Frankfurt am Main, 20. August 2026 (JPD). Die Generalstaatsanwaltschaft Frankfurt am Main hat gegen vier frühere Mitarbeiter eines Bankinstituts Anklage wegen des Verdachts der gemeinschaftlichen Steuerhinterziehung in einem besonders schweren Fall erhoben. Die Anklage wurde bei der Wirtschaftsstrafkammer des Landgerichts Frankfurt am Main eingereicht.
Bei den Angeschuldigten handelt es sich um zwei britische Staatsangehörige im Alter von 66 und 59 Jahren, einen 61-jährigen Deutschen und einen 60-jährigen US-Amerikaner. Sie waren im Tatzeitraum für ein Bankinstitut mit Sitz in Frankfurt am Main tätig.
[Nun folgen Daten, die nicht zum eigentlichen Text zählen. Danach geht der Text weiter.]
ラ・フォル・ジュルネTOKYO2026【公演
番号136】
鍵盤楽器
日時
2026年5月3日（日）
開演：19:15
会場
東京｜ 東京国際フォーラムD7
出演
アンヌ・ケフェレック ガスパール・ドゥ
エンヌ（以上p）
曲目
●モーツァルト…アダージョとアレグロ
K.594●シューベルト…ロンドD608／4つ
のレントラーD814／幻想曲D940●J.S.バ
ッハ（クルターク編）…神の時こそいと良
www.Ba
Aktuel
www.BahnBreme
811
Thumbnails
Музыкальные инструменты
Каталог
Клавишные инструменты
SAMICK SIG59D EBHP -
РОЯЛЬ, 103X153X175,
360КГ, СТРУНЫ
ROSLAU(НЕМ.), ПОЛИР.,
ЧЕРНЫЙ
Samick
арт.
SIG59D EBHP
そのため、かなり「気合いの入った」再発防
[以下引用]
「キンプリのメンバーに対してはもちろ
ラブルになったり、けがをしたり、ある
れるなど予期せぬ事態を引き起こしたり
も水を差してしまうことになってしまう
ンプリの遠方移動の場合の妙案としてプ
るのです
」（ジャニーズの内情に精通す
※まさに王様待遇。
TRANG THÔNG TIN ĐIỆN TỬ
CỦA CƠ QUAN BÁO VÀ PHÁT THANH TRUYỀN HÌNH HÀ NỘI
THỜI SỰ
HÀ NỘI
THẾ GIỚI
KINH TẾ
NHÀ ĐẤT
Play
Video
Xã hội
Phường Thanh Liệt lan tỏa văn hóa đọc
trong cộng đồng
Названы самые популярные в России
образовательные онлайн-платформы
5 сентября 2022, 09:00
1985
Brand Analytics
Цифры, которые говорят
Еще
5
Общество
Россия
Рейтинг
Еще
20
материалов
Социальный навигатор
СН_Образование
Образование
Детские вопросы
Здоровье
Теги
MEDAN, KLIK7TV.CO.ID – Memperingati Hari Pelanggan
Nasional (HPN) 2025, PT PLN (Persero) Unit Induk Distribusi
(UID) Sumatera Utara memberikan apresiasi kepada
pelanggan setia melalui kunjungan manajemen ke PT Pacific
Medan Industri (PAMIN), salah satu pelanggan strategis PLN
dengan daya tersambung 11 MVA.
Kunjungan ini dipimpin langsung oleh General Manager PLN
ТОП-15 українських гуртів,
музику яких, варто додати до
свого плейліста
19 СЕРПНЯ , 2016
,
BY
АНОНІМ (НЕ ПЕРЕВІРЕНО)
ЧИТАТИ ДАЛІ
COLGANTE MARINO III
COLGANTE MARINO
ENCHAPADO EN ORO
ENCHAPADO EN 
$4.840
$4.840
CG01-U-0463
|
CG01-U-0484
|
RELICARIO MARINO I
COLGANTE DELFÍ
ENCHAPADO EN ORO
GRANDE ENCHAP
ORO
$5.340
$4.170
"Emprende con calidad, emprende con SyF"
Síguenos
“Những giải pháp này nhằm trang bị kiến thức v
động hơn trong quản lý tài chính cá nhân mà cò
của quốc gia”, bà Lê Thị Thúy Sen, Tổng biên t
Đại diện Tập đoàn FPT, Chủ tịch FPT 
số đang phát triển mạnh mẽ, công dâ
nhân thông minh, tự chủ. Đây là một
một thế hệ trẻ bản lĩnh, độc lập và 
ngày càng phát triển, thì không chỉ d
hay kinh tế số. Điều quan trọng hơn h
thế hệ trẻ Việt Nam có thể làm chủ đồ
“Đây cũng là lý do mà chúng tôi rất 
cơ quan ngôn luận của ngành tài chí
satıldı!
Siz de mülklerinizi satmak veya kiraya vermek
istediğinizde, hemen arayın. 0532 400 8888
Zwei von ihnen arbeiteten damals in Frankfurt, zwei weitere in der Londoner Niederlassung.
Nach dem Vorwurf der Generalstaatsanwaltschaft sollen die vier Angeschuldigten im Jahr 2008 gemeinschaftlich eine Cum-Ex-Handelsstrategie entwickelt, genehmigt und umgesetzt haben.
Mehr als 20 Millionen Euro Schaden
Gegenstand der Strategie sollen Aktienkäufe des Bankinstituts mit DAX-Werten rund um den Dividendenstichtag gewesen sein. Ziel sei es gewesen, tatsächlich nicht existierende Steuerabzugsbeträge in Form von Kapitalertragsteuer und Solidaritätszuschlag zu generieren.
Diese weder erhobenen noch abgeführten Steuerbeträge sollen anschließend von dem Bankinstitut für sich selbst bescheinigt worden sein. Auf Grundlage der nach dem Anklagevorwurf falschen Steuerbescheinigungen sollen die Beträge im Rahmen der Körperschaftsteuerveranlagung für das Jahr 2008 zu Unrecht angerechnet und ausgezahlt worden sein.
Dem hessischen Steuerfiskus soll dadurch ein Schaden von mehr als 20 Millionen Euro entstanden sein.
Die Planung und Überwachung der Geschäfte sollen nach Angaben der Generalstaatsanwaltschaft von den beiden in London tätigen Angeschuldigten gemeinsam mit einem in Frankfurt beschäftigten Angeschuldigten erfolgt sein. Der 66-jährige Beschuldigte soll die Handelsstrategie in London genehmigt haben. Dem damals in Frankfurt tätigen 60-Jährigen wirft die Anklage vor, die Geschäfte im Wesentlichen umgesetzt zu haben.
Über die Zulassung der Anklage und die Eröffnung des Hauptverfahrens muss nun das Landgericht Frankfurt am Main entscheiden.
Noch zehn Cum-Ex-Verfahrenskomplexe anhängig
Die Eingreifreserve der Generalstaatsanwaltschaft Frankfurt arbeitet die Cum-Ex-Verfahren in Hessen weiterhin strafrechtlich auf. Nach Angaben der Behörde wird derzeit noch in zehn umfangreichen Verfahrenskomplexen gegen insgesamt 39 Beschuldigte ermittelt.
Bislang hat die Eingreifreserve in Zusammenhang mit Cum-Ex-Geschäften sieben Anklagen erhoben. Insgesamt zwölf Angeklagte aus verschiedenen Verfahrenskomplexen wurden von Gerichten in Frankfurt am Main und Wiesbaden verurteilt. Ein Teil dieser Entscheidungen ist bereits rechtskräftig.
Daneben wurden fünf Verfahren nach dem Gesetz über Ordnungswidrigkeiten im Zusammenhang mit Finanzinstituten abgeschlossen.